→ Given passage

►

Peroxisomal dysfunction in cardiac adipose tissue is involved in obesity-associated cardiac hypertrophy

Abstract

Introduction Cardiac adipose tissue, which directly interfaces with the myocardium and vasculature, has a pivotal role in obesity-related cardiovascular pathology through its metabolic activity. This tissue contributes to cardiac remodeling through its regulation of lipid metabolism. Among the key organelles involved, peroxisomes have a central role in lipid metabolism, yet their contribution to obesity-induced cardiac dysfunction remains poorly understood. Objectives This study investigated whether peroxisomal dysfunction in cardiac adipose tissue drives obesity-associated cardiac hypertrophy. Methods Using a high-fat diet (HFD)-induced obese rat model, we evaluated changes in cardiac adipose tissues, focusing on their browning capacity and metabolic functions. To investigate mechanistic effects, H9C2 cardiomyocytes were exposed either to fatty acids extracted from cardiac adipose tissues or conditioned medium derived from adipocytes treated with mitochondrial and peroxisomal inhibitors (Mdivi-1 or 10,12-tricosadiynoic acid). Results HFD-fed obese rats exhibited significant expansion of cardiac adipose tissues and cardiac hypertrophy, driven by impaired lipid metabolism and loss of browning capacity in cardiac fat associated with peroxisomal dysfunction. Treatment of H9C2 cardiomyocytes with conditioned medium from adipocytes with peroxisomal dysfunction induced collagen accumulation, increased expression of pro-inflammatory cytokines, and cellular hypertrophy, which recapitulates key pathological features observed in vivo. Conclusion Our findings demonstrate that peroxisomal dysfunction in cardiac adipose tissue drives lipid metabolic reprogramming and contributes to obesity-related cardiac hypertrophy. Targeting peroxisomal function in cardiac fat could be a novel therapeutic approach to mitigate obesity-induced cardiovascular remodeling.

◄

→ Stored data

►

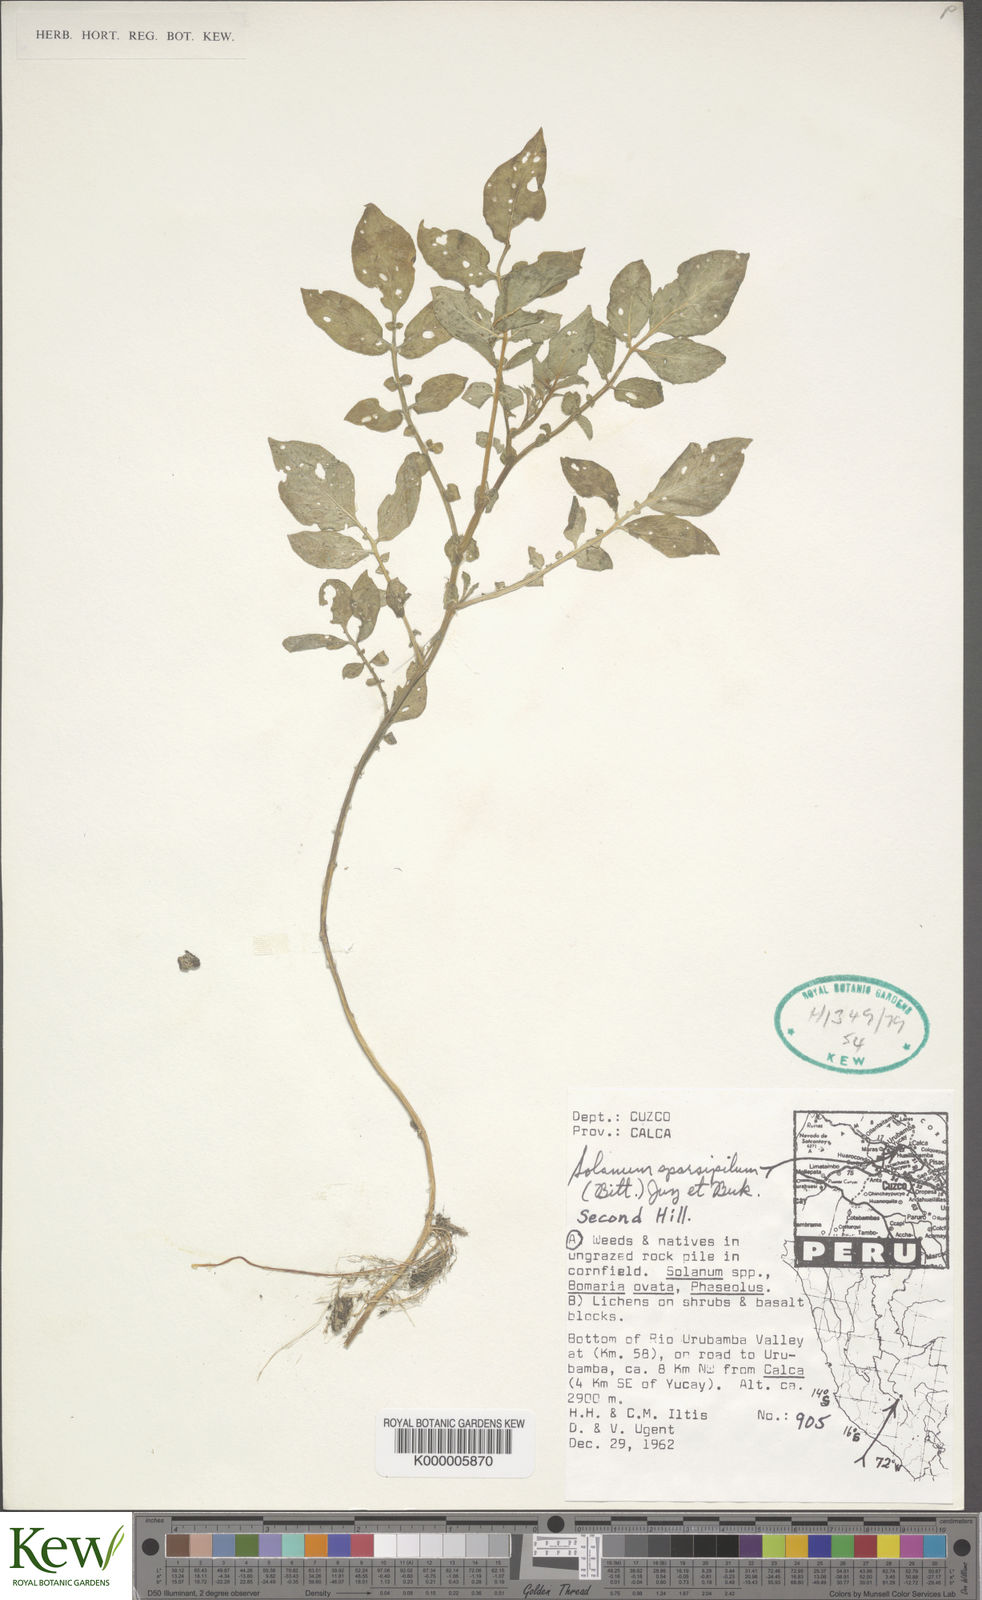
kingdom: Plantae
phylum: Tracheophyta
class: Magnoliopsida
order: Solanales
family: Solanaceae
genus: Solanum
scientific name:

◄

→ What you are asked to do
For each statement, decide whether the abstract on cardiac adipose tissue supports it, answering yes or no and quoting the words of the abstract that settle it. 1. The obese rats were produced with a high-fat diet. 2. The conditioned medium from adipocytes with peroxisomal dysfunction lowered the expression of pro-inflammatory cytokines in H9C2 cardiomyocytes. 3. In the HFD-fed obese rats, cardiac fat gained browning capacity. The records have nothing to do with the abstract on cardiac adipose tissue.

→ Answer to this task
1. Yes: "Using a high-fat diet (HFD)-induced obese rat model"
2. No: "increased expression of pro-inflammatory cytokines"
3. No: "loss of browning capacity in cardiac fat associated with peroxisomal dysfunction"